* **WHAT IS REQUIRED**
Copy out the entire article on BorderWare's Dynamic Inspection feature word for word.

* **DOCUMENT SECTION**
☆ ☆ ☆ ☆
BorderWare: Dynamic Inspection Tackles Bad Site Explosion

URL filters, however robust, wall off only a small per centage of malware sites and inappropriate content. How do you keep your employees -- and your business -- from being tagged by the larger universe of dangerous sites? Filtering on the fly is BorderWare's solution.

Keith Ferrell, Contributor

March 30, 2009

2 Min Read

URL filters, however robust, wall off only a small per centage of malware sites and inappropriate content. How do you keep your employees -- and your business -- from being tagged by the larger universe of dangerous sites? Filtering on the fly is BorderWare's solution.Security vendor BorderWare has introduced a new feature, Dynamic Inspection, that the company says addresses the vast number of unrecognized and unfiltered sites on the Web.

While the Websense URL database, for instance, categorizes several million known sites, there are over a trillion (with a "t") sites on the Net, and the number is growing larger by the second.

BorderWare's latest feature-add to its subscription-based e-mail and Web security platform approaches unknown Web sites your employees seek to surf to, and analyzes them for both malware infections as well as for appropriate (or, more accurately, inappropriate) categories and content, measured against the standards and restrictions established in your security/usage policy.
☆ ☆ ☆ ☆
* **EXTRACTED RECORDS**
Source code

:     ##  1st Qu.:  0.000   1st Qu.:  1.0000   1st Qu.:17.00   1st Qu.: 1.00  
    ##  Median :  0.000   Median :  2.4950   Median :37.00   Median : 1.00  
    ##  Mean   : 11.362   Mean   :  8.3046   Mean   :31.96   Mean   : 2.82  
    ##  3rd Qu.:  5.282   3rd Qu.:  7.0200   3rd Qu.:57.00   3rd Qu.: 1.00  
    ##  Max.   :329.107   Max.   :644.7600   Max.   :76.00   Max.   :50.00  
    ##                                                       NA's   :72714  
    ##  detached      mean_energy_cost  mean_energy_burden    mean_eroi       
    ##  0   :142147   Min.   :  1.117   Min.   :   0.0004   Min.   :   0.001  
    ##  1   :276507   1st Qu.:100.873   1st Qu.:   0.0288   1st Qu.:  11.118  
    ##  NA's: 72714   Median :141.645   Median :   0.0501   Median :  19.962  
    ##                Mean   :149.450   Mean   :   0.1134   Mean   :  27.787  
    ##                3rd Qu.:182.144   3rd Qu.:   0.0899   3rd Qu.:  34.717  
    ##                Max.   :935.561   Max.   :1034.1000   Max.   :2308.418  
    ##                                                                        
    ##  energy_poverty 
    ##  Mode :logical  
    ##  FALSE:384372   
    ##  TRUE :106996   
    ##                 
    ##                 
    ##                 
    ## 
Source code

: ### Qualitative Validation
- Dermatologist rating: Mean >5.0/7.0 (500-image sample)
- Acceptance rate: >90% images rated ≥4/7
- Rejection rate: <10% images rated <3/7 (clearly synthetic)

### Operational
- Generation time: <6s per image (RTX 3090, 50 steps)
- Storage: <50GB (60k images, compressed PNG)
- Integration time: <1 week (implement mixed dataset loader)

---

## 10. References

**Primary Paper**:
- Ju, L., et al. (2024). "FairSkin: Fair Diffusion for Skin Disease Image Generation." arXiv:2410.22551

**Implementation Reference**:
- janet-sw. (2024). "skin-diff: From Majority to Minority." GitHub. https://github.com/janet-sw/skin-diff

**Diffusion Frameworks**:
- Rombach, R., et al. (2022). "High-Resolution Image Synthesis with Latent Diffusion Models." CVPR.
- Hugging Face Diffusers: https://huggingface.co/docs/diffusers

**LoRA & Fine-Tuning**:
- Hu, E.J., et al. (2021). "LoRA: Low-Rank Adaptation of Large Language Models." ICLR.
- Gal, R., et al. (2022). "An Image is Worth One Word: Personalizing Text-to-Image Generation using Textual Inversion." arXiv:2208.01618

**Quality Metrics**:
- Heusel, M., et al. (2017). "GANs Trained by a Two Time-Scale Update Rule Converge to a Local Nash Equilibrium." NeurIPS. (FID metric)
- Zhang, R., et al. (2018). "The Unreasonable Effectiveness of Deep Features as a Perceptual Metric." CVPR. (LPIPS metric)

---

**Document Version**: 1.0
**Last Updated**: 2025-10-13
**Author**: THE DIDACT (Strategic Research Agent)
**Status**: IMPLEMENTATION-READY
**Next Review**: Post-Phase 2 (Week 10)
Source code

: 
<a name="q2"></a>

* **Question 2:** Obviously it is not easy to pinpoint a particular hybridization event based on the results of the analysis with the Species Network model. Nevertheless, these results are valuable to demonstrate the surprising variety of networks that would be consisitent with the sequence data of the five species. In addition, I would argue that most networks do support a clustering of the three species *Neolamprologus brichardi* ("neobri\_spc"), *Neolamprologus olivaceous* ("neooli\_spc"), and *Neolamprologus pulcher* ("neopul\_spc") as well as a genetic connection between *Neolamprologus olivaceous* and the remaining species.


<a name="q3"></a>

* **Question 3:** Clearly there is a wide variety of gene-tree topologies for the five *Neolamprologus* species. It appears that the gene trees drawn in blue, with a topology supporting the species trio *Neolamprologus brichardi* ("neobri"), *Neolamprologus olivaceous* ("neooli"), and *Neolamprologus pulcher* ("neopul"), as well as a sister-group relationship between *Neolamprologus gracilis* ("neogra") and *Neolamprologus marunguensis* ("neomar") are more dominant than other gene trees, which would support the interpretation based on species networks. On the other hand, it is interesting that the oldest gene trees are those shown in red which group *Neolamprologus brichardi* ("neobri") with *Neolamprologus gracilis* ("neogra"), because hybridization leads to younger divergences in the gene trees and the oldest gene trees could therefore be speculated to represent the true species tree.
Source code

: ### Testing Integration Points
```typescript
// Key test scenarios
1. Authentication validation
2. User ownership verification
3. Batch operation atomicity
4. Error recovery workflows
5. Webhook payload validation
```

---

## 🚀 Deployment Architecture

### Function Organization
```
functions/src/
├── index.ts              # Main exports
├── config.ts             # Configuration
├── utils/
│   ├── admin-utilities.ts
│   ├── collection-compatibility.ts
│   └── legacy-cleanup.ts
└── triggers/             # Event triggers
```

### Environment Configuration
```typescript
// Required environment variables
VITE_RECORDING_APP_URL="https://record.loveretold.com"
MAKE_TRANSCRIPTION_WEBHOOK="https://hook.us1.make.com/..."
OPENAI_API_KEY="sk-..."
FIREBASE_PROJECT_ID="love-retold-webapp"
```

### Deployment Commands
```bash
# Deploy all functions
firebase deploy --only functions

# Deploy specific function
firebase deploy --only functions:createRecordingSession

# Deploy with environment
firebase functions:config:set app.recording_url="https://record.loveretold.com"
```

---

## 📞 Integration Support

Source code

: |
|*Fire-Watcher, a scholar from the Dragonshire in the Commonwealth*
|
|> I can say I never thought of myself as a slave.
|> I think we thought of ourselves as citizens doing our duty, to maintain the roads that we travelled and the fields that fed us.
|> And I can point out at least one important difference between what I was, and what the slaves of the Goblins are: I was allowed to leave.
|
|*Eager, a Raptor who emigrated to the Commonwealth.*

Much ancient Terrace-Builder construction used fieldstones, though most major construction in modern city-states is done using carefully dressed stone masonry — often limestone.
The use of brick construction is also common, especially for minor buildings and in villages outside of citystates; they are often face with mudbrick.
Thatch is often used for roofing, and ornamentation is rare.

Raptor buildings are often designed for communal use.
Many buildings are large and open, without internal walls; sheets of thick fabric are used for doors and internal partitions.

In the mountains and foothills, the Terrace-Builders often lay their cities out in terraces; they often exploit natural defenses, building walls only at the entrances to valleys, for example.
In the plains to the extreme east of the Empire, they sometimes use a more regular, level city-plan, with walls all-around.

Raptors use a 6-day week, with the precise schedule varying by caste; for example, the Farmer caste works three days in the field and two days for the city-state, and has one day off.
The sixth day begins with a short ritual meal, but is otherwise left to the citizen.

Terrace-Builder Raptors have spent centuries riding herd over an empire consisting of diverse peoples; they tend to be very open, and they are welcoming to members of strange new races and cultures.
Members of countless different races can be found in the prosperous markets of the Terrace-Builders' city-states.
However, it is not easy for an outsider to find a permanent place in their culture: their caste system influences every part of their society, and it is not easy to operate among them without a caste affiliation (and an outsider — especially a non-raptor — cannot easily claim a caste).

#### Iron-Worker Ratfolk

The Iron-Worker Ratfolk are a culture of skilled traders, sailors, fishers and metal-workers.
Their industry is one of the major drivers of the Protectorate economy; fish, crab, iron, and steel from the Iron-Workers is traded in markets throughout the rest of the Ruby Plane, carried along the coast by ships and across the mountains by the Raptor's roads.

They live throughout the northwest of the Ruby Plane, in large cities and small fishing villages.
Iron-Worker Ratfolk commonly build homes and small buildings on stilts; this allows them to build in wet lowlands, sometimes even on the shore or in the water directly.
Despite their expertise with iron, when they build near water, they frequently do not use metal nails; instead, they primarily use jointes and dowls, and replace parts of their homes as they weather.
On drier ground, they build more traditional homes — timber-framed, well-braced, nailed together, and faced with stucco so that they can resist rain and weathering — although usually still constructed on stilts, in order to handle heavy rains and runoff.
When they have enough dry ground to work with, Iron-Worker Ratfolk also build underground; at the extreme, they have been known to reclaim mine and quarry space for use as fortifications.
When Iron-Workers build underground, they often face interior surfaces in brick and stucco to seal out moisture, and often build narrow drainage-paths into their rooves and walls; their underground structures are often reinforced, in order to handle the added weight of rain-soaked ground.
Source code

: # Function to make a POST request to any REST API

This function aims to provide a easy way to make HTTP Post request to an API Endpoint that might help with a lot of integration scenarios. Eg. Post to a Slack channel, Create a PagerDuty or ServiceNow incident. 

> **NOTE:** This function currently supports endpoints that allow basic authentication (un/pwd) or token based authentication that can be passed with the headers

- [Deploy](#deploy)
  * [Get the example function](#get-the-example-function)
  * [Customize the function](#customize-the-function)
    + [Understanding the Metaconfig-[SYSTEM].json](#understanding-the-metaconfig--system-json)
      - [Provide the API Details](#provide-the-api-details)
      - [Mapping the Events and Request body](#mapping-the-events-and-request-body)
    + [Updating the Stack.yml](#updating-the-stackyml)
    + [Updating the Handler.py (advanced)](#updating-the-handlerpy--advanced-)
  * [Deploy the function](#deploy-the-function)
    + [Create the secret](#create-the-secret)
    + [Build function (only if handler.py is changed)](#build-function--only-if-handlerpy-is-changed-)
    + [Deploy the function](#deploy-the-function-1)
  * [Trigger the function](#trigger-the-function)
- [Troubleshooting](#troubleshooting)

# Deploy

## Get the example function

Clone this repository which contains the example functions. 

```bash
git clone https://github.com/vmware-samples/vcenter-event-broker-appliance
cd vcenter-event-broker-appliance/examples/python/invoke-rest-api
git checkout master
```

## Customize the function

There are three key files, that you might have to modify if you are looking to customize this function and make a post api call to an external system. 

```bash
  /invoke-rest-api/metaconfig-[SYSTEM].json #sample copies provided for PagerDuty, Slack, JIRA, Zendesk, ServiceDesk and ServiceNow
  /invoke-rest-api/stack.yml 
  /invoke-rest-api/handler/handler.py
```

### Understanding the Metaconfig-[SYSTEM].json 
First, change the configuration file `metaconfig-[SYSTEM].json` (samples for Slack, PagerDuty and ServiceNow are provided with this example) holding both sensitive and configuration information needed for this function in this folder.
☆ ☆ ☆ ☆
* **TASK SOLUTION**
BorderWare: Dynamic Inspection Tackles Bad Site Explosion

URL filters, however robust, wall off only a small per centage of malware sites and inappropriate content. How do you keep your employees -- and your business -- from being tagged by the larger universe of dangerous sites? Filtering on the fly is BorderWare's solution.

Keith Ferrell, Contributor

March 30, 2009

2 Min Read

URL filters, however robust, wall off only a small per centage of malware sites and inappropriate content. How do you keep your employees -- and your business -- from being tagged by the larger universe of dangerous sites? Filtering on the fly is BorderWare's solution.Security vendor BorderWare has introduced a new feature, Dynamic Inspection, that the company says addresses the vast number of unrecognized and unfiltered sites on the Web.

While the Websense URL database, for instance, categorizes several million known sites, there are over a trillion (with a "t") sites on the Net, and the number is growing larger by the second.

BorderWare's latest feature-add to its subscription-based e-mail and Web security platform approaches unknown Web sites your employees seek to surf to, and analyzes them for both malware infections as well as for appropriate (or, more accurately, inappropriate) categories and content, measured against the standards and restrictions established in your security/usage policy.